Exercise> Please output exactly the part of the records below that opens with the line containing "notepad: present [67,567,197,668]" and closes with the line containing "framed print: none", both lines included, and nothing else.

Working data>
════════════════════

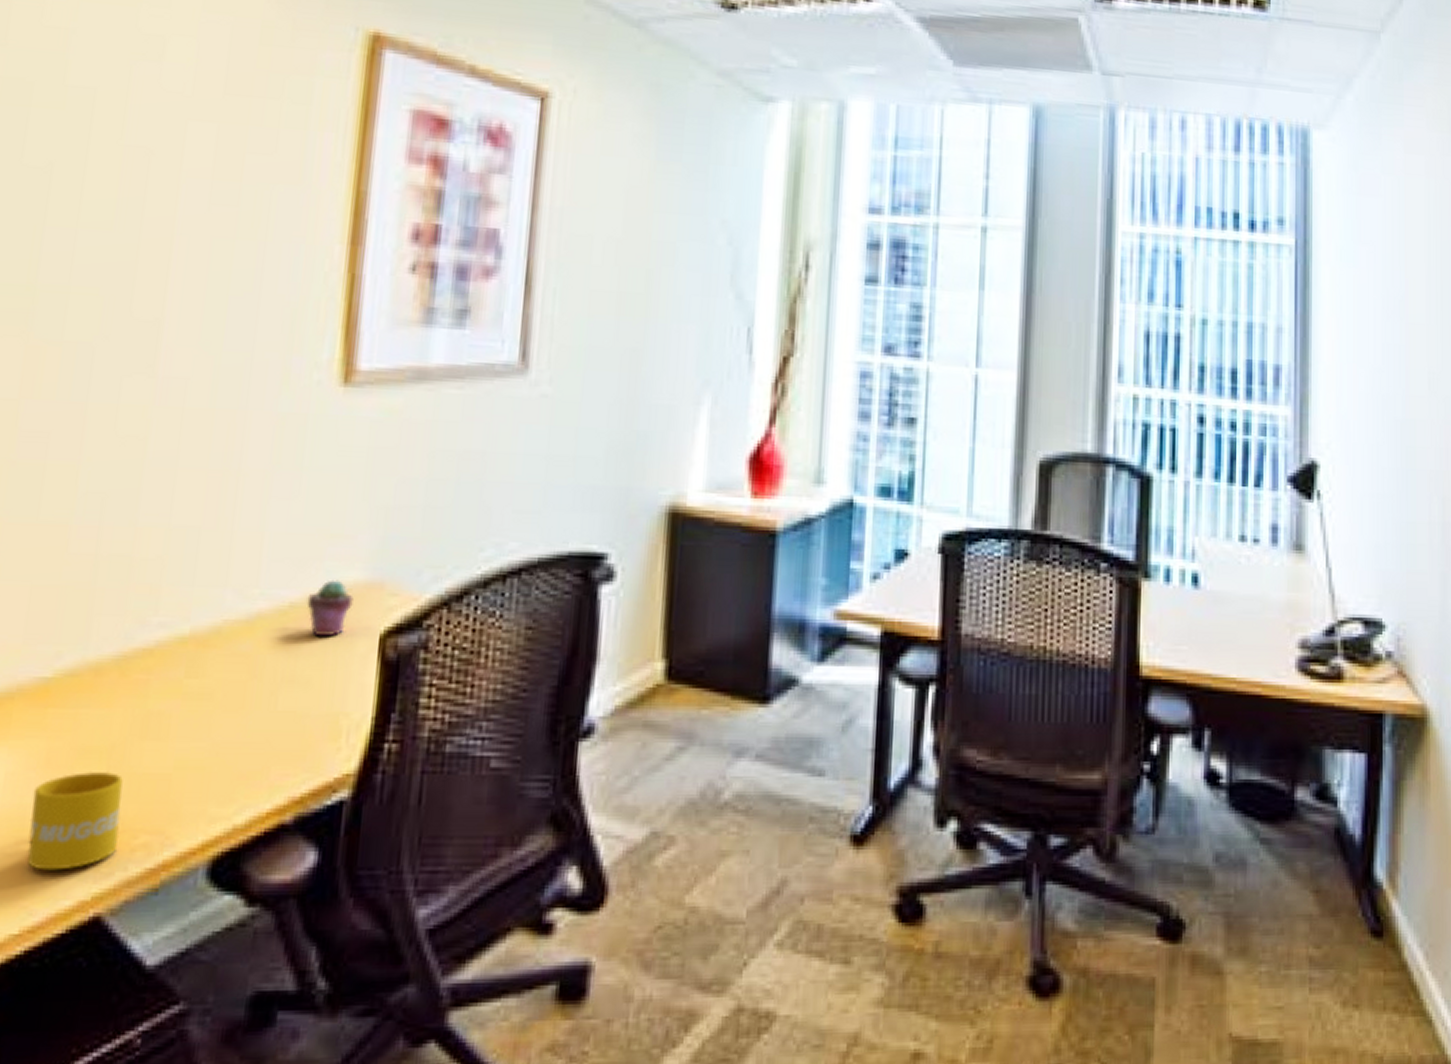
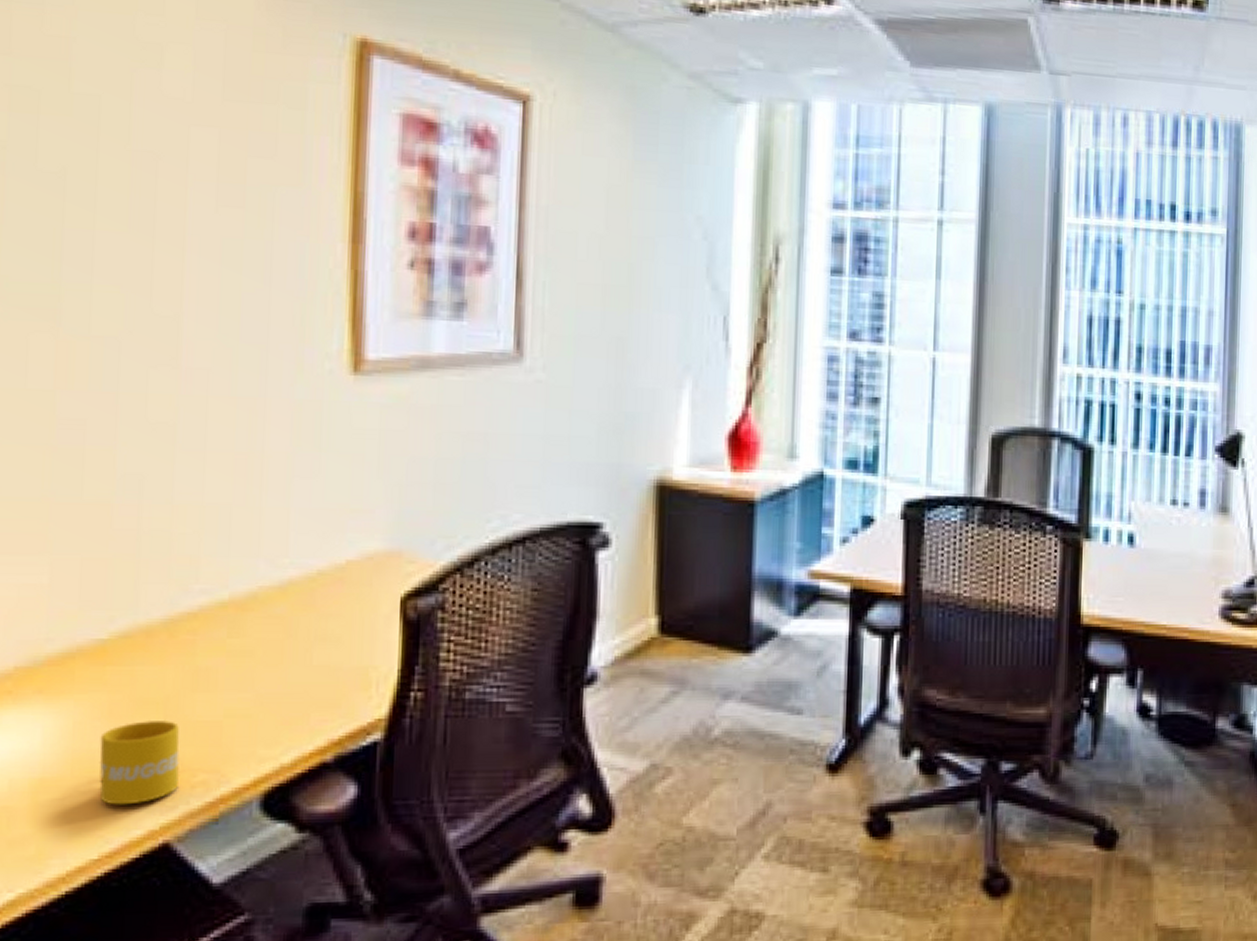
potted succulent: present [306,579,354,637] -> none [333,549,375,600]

════════════════════

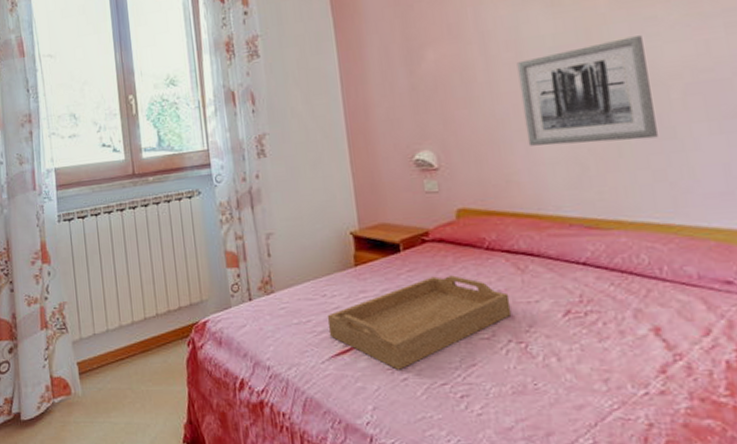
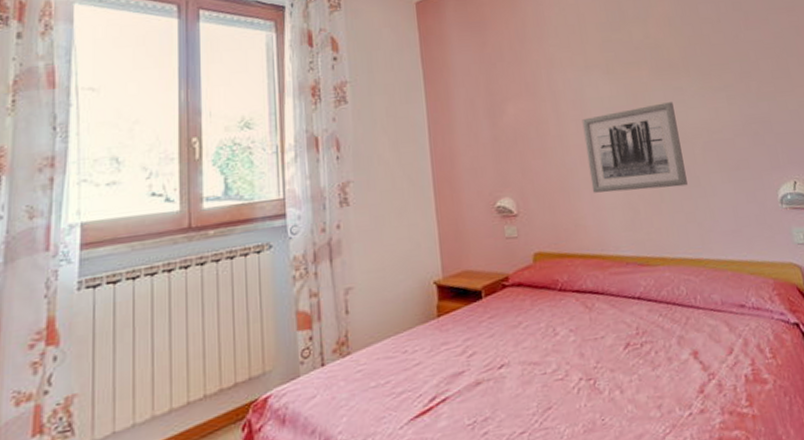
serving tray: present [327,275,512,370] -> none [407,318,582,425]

════════════════════

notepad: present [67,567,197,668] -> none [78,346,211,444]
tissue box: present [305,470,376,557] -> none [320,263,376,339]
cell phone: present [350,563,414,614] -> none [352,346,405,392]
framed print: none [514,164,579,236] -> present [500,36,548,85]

════════════════════

Solution for this problem>
notepad: present [67,567,197,668] -> none [78,346,211,444]
tissue box: present [305,470,376,557] -> none [320,263,376,339]
cell phone: present [350,563,414,614] -> none [352,346,405,392]
framed print: none [514,164,579,236] -> present [500,36,548,85]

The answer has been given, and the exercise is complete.